Lawmakers decry Barr restrictions
Lawmakers from both houses of Congress have joined the battle over the Department of Transportation’s decision to dismantle the Block Aircraft Registration Request (Barr) program, with 26 senators and 33 representatives telling DOT Secretary Ray LaHood in separate letters that it is “a troubling reversal of a decade-old policy” established to uphold the privacy rights of Americans.
The senators noted that in light of advances of for-profit flight tracking services, Congress included a provision in the 2000 FAA reauthorization bill enabling the Barr program. For reasons of individual security, privacy and business competitiveness, the program provides owners of general aviation aircraft the ability to prevent public dissemination of their aircraft movements.
In a June 29 letter, the senators took issue with the DOT’s claim that it needs to severely curtail Barr to promote greater transparency in government. “While all Americans support an open and transparent government process,” the lawmakers told LaHood, “the Barr program is about the preservation of personal citizens’ right to privacy and has nothing to do with shedding light on our federal government.”
The senators also expressed concern that this move by the DOT “sets a dangerous precedent” for the ability of the government to disseminate the travel information of any citizen, regardless of the mode of transportation.
Less than two weeks later, the members of the House sent a similar letter to LaHood, in which they cited “serious concerns” regarding the FAA’s proposal to allow public access to general aviation aircraft movements.
“First and foremost, all Americans have a right to privacy, and the federal government should not broadcast the movements of individuals using private aircraft against their will,” the House members wrote on July 11. “Second, American companies use the Barr program to operate free from surveillance or to explore new business opportunities without competitive interference. Lastly, there are security concerns for business leaders and individuals that use private aircraft and the Barr program prevents unknown parties and potential threats from tracking their movements.”
Both legislative bodies pointed out that this battle is not just the aviation community versus the FAA and DOT. They said that “a whole range of groups” have expressed concerns about the FAA’s proposal, including the U.S. Chamber of Commerce, the National Association of Manufacturers, the Business Roundtable and, most recently, the American Civil Liberties Union.
And with the issue of Barr currently being debated by the conferees on the FAA reauthorization bill, they said it is premature to unilaterally implement a regulation on a legislative issue currently before Congress.
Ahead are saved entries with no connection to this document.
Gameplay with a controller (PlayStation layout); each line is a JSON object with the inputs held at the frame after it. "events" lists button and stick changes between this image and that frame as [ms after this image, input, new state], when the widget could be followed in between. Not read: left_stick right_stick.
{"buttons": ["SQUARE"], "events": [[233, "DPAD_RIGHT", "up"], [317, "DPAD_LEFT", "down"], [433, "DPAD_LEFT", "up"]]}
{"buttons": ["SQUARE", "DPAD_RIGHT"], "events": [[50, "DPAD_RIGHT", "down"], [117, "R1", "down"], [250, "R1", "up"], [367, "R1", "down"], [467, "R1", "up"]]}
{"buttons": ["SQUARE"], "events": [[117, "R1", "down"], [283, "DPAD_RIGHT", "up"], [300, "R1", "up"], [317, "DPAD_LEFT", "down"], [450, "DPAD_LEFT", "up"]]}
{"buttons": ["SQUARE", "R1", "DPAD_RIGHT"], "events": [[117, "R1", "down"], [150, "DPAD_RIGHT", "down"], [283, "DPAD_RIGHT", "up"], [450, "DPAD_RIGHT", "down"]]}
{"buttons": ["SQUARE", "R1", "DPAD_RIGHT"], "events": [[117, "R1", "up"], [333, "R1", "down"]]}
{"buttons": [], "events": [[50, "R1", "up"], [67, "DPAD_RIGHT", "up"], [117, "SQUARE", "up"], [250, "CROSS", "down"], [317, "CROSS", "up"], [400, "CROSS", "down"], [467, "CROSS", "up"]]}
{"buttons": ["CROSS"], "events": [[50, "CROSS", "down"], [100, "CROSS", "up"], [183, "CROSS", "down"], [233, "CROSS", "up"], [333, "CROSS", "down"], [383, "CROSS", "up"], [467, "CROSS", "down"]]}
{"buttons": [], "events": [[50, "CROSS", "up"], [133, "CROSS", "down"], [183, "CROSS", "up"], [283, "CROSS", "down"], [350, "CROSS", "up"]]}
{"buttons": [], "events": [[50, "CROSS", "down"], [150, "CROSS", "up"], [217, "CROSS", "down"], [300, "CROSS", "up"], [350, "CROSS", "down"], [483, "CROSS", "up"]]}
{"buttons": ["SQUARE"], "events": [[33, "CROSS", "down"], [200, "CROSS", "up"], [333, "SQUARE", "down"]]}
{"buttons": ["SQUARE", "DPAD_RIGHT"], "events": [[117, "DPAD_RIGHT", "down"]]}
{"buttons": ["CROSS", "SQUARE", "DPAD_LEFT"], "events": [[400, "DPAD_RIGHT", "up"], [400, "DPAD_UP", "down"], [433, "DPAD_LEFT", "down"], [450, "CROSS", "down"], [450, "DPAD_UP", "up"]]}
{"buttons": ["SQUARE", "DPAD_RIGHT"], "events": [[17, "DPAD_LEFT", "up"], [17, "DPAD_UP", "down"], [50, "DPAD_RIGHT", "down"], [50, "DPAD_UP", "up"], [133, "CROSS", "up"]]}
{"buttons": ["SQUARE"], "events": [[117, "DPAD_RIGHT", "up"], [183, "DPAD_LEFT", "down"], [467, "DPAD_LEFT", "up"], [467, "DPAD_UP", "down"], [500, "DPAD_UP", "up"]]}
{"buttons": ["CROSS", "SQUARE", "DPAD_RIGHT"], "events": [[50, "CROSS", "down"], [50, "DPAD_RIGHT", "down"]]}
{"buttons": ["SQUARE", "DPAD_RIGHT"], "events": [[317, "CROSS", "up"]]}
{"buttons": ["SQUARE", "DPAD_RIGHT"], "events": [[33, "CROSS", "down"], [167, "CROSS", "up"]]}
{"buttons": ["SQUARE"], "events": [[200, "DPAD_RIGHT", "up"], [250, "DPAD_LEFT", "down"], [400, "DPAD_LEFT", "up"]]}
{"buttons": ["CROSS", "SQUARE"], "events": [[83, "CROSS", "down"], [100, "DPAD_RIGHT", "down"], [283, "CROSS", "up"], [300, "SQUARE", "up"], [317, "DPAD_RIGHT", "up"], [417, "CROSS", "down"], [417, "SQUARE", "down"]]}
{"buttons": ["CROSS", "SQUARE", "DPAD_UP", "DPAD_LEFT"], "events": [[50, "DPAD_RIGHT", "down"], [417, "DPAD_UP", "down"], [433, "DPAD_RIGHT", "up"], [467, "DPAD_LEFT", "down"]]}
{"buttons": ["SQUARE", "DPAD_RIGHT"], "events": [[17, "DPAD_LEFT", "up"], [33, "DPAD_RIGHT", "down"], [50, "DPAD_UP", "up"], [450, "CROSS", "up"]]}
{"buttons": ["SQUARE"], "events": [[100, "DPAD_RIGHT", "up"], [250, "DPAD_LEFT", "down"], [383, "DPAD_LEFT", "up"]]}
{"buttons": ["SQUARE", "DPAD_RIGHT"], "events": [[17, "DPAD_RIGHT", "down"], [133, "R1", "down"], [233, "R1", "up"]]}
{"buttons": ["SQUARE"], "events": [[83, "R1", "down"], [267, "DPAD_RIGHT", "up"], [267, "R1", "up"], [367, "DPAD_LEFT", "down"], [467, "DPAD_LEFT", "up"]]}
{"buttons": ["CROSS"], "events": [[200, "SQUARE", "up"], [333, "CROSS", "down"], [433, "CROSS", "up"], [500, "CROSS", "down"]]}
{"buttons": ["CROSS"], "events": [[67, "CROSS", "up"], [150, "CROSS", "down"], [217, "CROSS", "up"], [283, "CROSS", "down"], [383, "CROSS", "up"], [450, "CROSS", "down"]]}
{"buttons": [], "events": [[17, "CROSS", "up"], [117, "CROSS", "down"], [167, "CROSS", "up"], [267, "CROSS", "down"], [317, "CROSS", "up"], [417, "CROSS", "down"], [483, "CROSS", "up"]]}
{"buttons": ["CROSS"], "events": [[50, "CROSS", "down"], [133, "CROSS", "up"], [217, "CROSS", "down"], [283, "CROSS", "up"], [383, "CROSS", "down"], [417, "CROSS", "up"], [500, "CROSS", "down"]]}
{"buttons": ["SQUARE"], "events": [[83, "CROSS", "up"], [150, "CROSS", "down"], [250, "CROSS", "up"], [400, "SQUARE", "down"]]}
House legislation for preserving the Barr program was passed in March as part of a House FAA reauthorization bill. That bill is now being considered, along with its Senate counterpart, by a House/Senate conference committee that is working to reconcile differences between the two bills into a single FAA reauthorization package to be voted on by Congress.
In the meantime, NBAA and AOPA filed a lawsuit against the FAA in the U.S. Court of Appeals for the District of Columbia Circuit on July 14 seeking an emergency motion for a stay of the August 2 start date for Barr restrictions to go into effect. Since then, the Experimental Aircraft Association has allied with NBAA and AOPA as a “friend of the court.”